How to extarct the mask from a Dask masked array?


In Dask, there is a class called MaskedArray, corresponding to the NumPy class with the same name. The NumPy class has the methods getdata and getmask, which it seems like the Dask class is also supposed to have; however, I can only find a mention of getmask for the Dask class as red text at the getdata documentation page, and when I try to call it in my script, I get

AttributeError: module 'dask.array.ma' has no attribute 'getmask'

So, where is the getmask method for the Dask class? Do I need to obtain the mask in some other way? Or isn't it possible to extract a mask from a Dask masked array at all in the same way as it is possible for a NumPy masked array, and if so, why not?

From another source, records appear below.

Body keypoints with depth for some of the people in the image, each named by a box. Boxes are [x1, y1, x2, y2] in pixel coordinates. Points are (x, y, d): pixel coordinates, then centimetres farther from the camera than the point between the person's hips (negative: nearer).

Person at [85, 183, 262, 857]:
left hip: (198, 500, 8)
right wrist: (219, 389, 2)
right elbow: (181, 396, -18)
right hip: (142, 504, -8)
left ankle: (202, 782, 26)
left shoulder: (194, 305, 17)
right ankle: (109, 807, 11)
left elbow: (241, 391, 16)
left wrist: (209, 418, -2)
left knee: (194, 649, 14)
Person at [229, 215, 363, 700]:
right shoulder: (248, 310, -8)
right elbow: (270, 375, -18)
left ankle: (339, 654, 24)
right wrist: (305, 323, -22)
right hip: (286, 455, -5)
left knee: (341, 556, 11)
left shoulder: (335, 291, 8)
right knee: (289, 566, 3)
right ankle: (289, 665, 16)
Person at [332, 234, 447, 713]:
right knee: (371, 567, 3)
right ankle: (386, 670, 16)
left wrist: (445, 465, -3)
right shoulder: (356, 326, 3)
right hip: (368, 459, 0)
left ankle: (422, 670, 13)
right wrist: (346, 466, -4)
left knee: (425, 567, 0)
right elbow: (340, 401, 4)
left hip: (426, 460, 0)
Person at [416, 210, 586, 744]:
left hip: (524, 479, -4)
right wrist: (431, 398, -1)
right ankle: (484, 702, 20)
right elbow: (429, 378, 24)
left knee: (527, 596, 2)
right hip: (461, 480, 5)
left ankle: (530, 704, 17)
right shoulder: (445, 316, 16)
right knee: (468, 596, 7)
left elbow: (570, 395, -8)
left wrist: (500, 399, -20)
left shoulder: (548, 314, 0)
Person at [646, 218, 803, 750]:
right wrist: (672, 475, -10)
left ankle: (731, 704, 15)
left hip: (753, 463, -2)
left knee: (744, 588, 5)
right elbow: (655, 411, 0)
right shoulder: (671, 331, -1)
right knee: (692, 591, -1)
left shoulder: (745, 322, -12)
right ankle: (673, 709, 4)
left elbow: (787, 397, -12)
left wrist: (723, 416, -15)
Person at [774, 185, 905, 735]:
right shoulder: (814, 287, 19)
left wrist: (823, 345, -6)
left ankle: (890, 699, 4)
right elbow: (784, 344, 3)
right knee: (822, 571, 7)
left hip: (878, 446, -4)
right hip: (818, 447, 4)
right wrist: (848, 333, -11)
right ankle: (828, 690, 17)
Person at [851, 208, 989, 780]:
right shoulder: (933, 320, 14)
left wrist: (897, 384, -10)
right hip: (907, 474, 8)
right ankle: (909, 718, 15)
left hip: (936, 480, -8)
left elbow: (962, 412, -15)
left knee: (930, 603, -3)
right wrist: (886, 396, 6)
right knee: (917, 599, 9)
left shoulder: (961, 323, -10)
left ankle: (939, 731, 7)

Do I have to convert the Dask masked array to a NumPy masked array before I can extract the mask?


Solution

  • You can use the module method dask.array.ma.getmaskarray. Here's a simple example:

    In [2]: import dask.array.ma
       ...: import dask.array
       ...: import numpy as np
    
    In [3]: arr = dask.array.from_array(np.arange(16).reshape(4, 4), chunks=(2, 2))
       ...: mask = dask.array.from_array(np.random.random(size=(4, 4)) > 0.5, chunks=(2, 2))
       ...: masked = dask.array.ma.masked_array(arr, mask)
    
    In [4]: masked
    Out[4]: dask.array<masked_array, shape=(4, 4), dtype=int64, chunksize=(2, 2), chunktype=numpy.MaskedArray>
    
    In [5]: da_mask = dask.array.ma.getmaskarray(masked)
    
    In [6]: da_mask
    Out[6]: dask.array<getmaskarray, shape=(4, 4), dtype=bool, chunksize=(2, 2), chunktype=numpy.ndarray>
    
    In [7]: da_mask.compute()
    Out[7]:
    array([[False, False,  True,  True],
           [ True,  True,  True,  True],
           [False,  True, False, False],
           [ True, False,  True, False]])
    

    You can view the list of available module-level methods in the Dask Masked Array API Documentation.